Assignment: Copy each line from the entries that the word "osobných" appears in.
◆ ◆ ◆ ◆
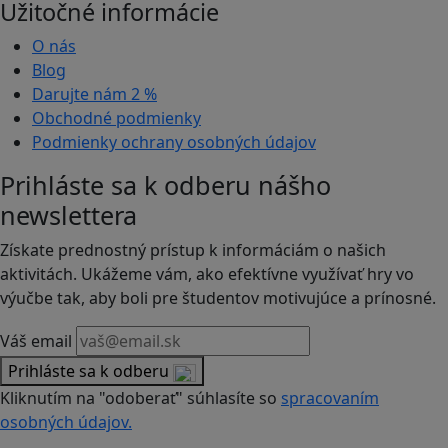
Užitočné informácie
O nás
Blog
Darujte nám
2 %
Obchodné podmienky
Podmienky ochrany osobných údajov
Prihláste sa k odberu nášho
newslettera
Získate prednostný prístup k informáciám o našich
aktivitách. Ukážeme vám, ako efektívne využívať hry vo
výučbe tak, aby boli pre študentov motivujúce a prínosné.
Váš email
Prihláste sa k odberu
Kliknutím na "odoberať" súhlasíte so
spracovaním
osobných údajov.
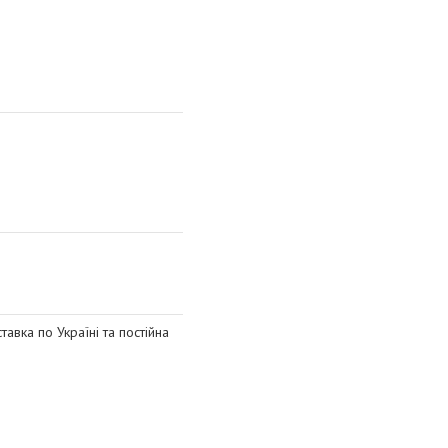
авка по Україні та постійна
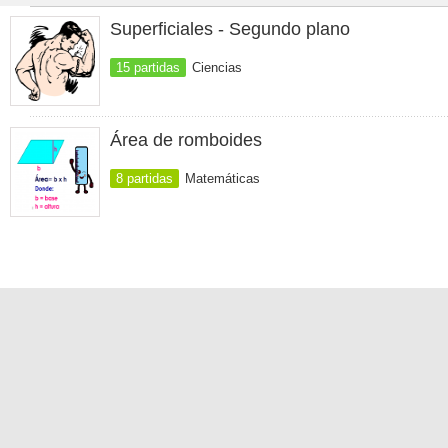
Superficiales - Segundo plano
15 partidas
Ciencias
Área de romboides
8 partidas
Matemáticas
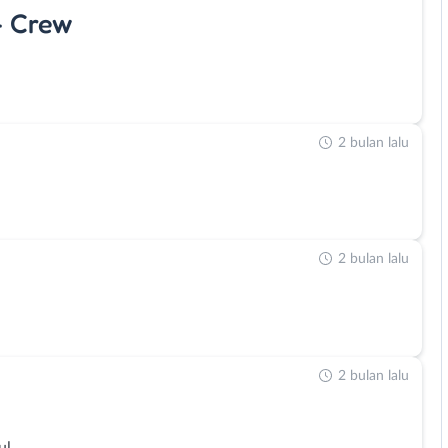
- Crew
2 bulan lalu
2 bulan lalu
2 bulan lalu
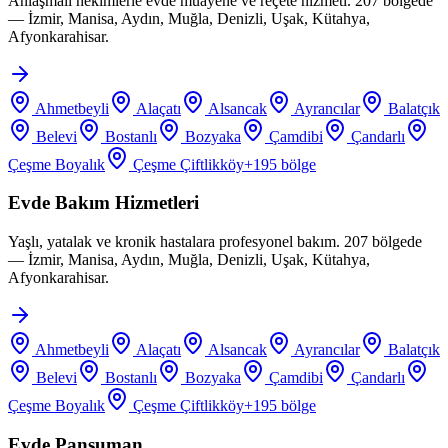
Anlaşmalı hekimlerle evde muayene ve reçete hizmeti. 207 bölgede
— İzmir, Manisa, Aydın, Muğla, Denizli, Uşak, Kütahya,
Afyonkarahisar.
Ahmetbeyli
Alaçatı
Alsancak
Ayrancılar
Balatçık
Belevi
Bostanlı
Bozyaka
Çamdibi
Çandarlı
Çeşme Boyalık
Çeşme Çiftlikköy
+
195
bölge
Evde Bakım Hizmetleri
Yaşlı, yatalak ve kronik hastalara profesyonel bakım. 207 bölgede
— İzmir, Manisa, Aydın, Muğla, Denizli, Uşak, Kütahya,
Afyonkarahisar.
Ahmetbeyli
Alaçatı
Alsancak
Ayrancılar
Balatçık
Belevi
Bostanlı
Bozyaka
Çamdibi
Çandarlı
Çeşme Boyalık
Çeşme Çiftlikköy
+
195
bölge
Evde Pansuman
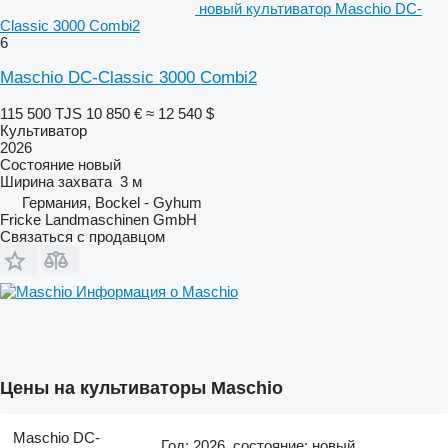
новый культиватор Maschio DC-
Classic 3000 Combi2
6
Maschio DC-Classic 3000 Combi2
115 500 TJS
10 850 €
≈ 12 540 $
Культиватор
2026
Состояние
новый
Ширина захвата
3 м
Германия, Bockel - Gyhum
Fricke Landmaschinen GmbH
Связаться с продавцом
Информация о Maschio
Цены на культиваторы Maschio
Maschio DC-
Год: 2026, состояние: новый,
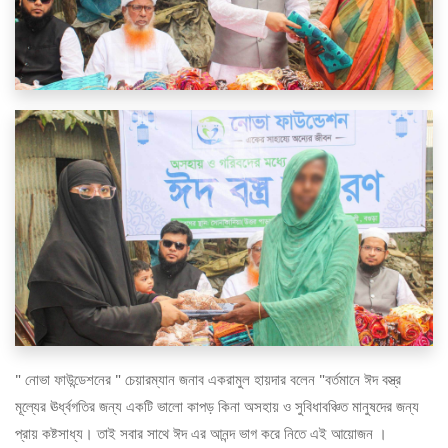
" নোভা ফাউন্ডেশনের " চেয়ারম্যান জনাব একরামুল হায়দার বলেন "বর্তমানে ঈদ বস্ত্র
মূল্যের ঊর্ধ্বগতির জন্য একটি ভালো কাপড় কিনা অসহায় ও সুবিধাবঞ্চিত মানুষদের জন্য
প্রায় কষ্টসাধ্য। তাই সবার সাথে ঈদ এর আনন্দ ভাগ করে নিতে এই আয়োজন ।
◆ ◆ ◆ ◆
Answer to this exercise:
Podmienky ochrany osobných údajov
osobných údajov.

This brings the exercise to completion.